## Dataset extract
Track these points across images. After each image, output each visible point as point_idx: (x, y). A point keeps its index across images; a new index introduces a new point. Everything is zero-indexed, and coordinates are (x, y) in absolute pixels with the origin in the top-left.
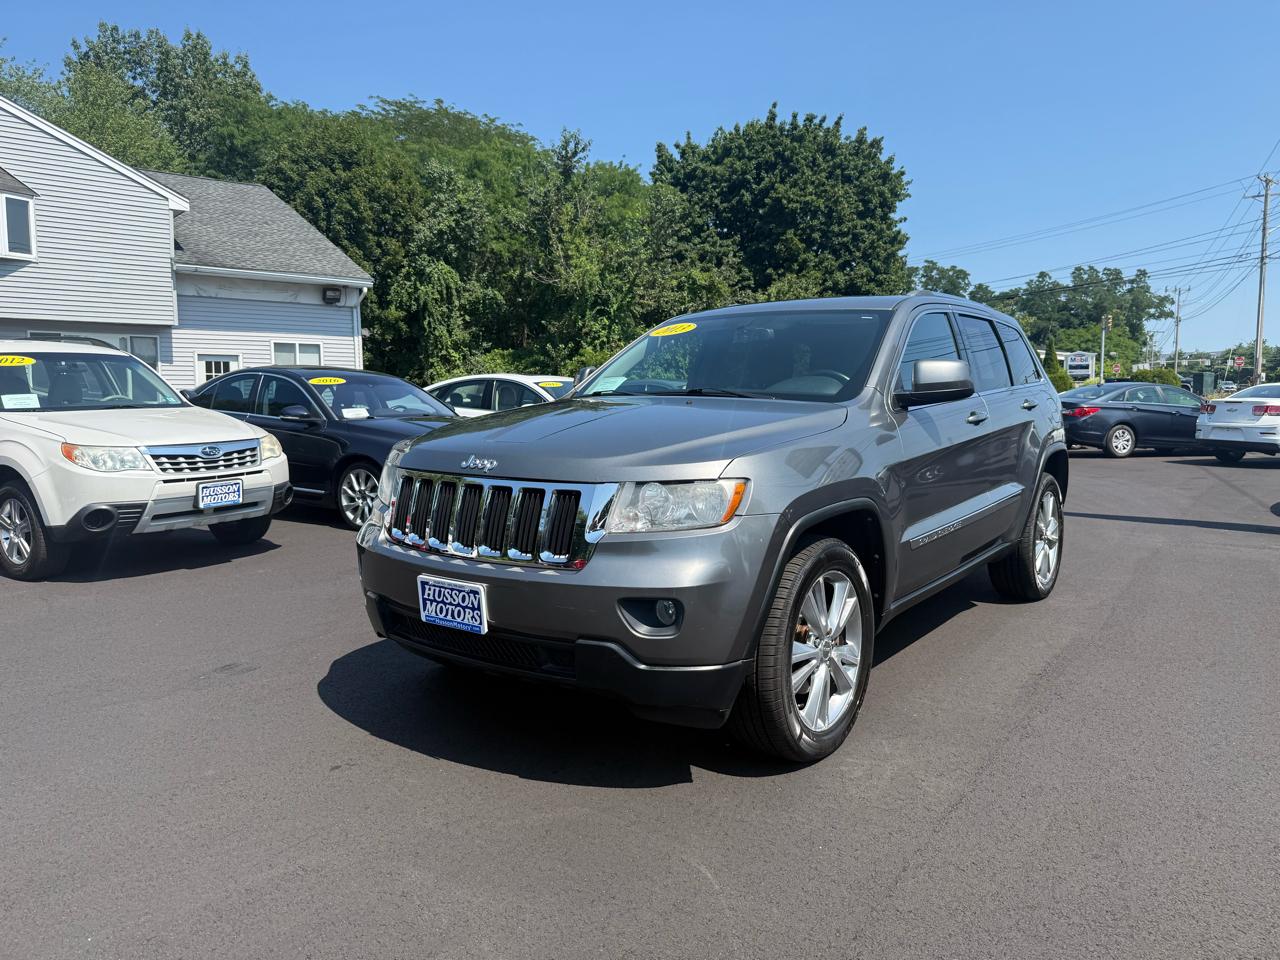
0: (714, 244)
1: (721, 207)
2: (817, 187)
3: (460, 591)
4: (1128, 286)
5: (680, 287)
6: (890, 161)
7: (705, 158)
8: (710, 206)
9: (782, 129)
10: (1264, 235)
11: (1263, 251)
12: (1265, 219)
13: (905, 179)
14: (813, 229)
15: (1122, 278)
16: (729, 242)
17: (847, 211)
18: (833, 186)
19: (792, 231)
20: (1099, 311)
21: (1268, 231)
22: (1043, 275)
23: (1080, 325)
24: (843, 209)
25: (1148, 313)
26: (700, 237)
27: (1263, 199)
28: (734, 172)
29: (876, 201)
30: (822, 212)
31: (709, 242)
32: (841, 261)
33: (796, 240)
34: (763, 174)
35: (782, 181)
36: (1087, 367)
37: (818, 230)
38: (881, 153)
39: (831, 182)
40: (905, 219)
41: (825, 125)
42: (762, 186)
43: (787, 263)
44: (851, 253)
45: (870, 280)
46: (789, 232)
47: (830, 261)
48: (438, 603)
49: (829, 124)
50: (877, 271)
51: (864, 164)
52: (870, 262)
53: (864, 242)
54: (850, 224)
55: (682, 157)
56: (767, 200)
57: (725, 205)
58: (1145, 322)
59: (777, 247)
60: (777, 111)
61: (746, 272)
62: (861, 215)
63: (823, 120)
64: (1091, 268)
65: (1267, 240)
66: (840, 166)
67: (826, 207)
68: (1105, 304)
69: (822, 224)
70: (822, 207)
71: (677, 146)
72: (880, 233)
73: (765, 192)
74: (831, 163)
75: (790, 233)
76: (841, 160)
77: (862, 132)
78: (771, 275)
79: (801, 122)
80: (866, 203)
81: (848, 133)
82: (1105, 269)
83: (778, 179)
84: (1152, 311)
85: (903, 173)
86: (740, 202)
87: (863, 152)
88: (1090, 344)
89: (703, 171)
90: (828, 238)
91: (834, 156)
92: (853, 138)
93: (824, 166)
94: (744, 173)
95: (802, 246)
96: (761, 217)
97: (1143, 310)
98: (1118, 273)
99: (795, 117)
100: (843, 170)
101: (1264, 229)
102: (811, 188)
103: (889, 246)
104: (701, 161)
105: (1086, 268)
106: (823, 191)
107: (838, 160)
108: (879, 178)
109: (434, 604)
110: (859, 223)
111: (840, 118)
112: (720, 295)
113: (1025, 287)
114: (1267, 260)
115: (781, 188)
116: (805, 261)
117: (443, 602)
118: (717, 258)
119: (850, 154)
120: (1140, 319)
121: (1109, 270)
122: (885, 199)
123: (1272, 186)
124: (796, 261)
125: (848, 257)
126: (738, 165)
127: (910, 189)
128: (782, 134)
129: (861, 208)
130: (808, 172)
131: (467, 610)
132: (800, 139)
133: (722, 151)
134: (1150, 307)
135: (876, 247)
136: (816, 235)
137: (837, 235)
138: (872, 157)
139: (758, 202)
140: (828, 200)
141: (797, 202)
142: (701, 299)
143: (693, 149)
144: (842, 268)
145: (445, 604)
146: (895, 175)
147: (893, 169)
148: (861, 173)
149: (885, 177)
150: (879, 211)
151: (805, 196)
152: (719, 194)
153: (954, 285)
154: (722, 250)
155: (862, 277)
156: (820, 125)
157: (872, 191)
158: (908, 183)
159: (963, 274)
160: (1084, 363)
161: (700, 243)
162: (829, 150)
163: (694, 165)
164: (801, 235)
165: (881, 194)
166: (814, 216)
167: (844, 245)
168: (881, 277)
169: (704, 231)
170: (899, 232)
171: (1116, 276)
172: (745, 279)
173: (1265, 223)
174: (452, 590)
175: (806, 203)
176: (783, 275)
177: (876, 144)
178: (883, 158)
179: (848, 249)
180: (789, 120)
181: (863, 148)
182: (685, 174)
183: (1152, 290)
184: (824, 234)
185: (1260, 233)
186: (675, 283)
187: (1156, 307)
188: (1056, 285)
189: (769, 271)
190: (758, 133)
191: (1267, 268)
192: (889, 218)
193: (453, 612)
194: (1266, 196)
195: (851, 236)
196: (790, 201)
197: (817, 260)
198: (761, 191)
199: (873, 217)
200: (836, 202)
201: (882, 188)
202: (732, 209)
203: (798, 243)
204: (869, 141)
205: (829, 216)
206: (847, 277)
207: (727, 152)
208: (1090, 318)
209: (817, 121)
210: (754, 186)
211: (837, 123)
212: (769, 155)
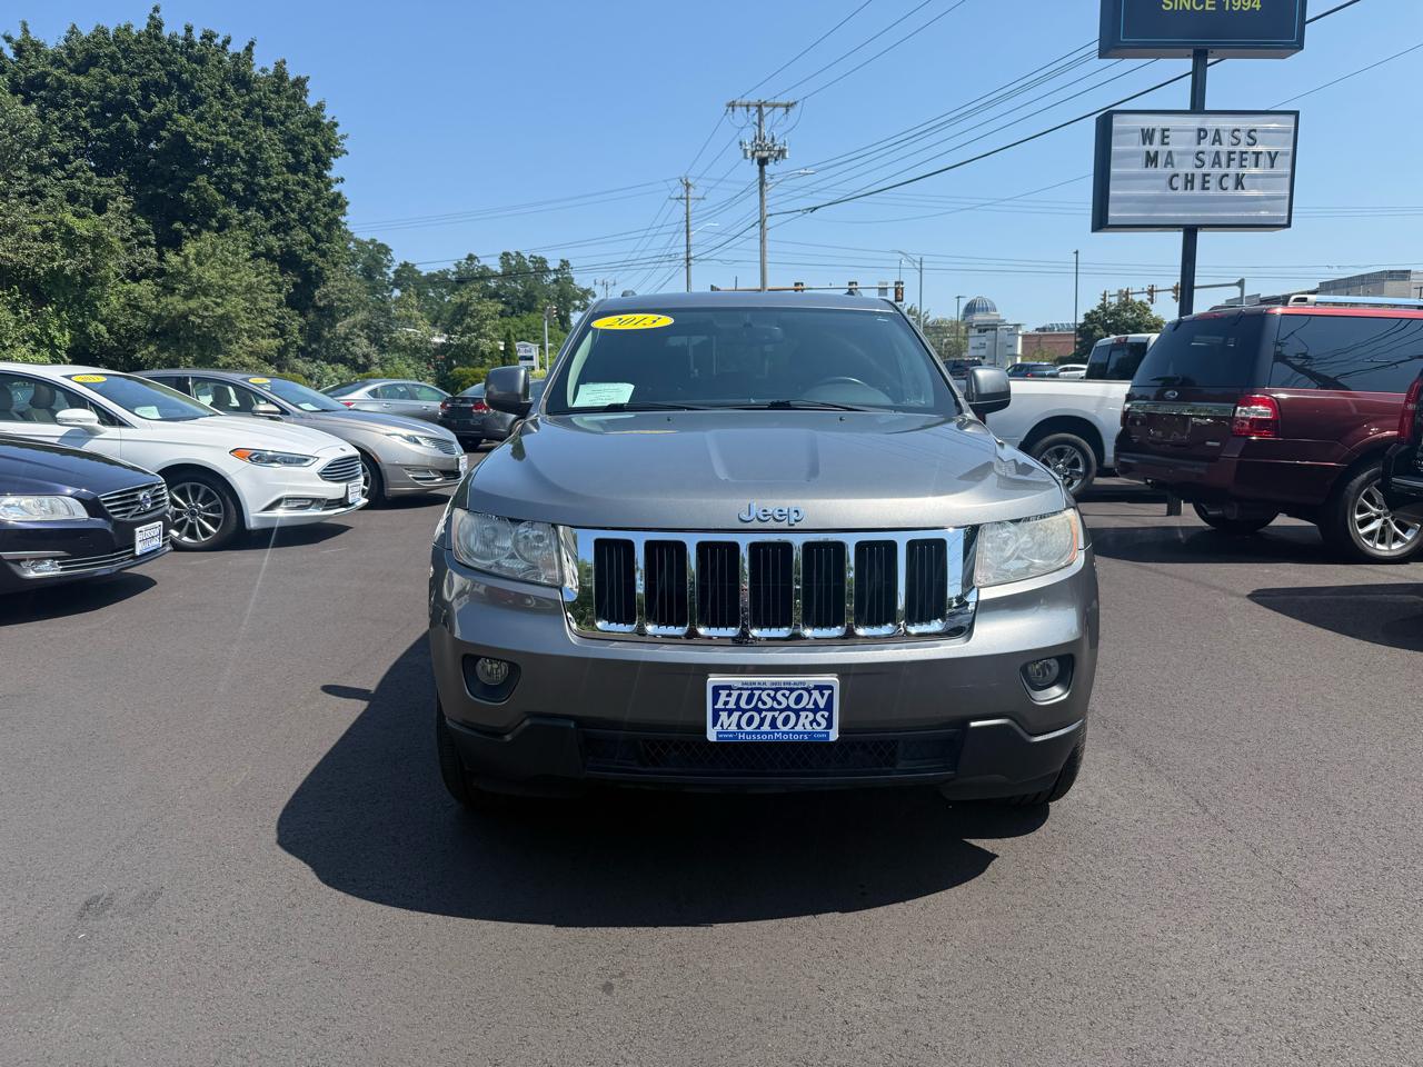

## Exercise description
Up to and including the line with "60: (777, 111)", copy the data above from its first line. Skip pictures.

## Answer for the task
Track these points across images. After each image, output each visible point as point_idx: (x, y). A point keeps its index across images; a new index introduces a new point. Everything is zero-indexed, and coordinates are (x, y) in absolute pixels with the origin in the top-left.
0: (714, 244)
1: (721, 207)
2: (817, 187)
3: (460, 591)
4: (1128, 286)
5: (680, 287)
6: (890, 161)
7: (705, 158)
8: (710, 206)
9: (782, 129)
10: (1264, 235)
11: (1263, 251)
12: (1265, 219)
13: (905, 179)
14: (813, 229)
15: (1122, 278)
16: (729, 242)
17: (847, 211)
18: (833, 186)
19: (792, 231)
20: (1099, 311)
21: (1268, 231)
22: (1043, 275)
23: (1080, 325)
24: (843, 209)
25: (1148, 313)
26: (700, 237)
27: (1263, 199)
28: (734, 172)
29: (876, 201)
30: (822, 212)
31: (709, 242)
32: (841, 261)
33: (796, 240)
34: (763, 174)
35: (782, 181)
36: (1087, 367)
37: (818, 230)
38: (881, 153)
39: (831, 182)
40: (905, 219)
41: (825, 125)
42: (762, 186)
43: (787, 263)
44: (851, 253)
45: (870, 280)
46: (789, 232)
47: (830, 261)
48: (438, 603)
49: (829, 124)
50: (877, 271)
51: (864, 164)
52: (870, 262)
53: (864, 242)
54: (850, 224)
55: (682, 157)
56: (767, 200)
57: (725, 205)
58: (1145, 322)
59: (777, 247)
60: (777, 111)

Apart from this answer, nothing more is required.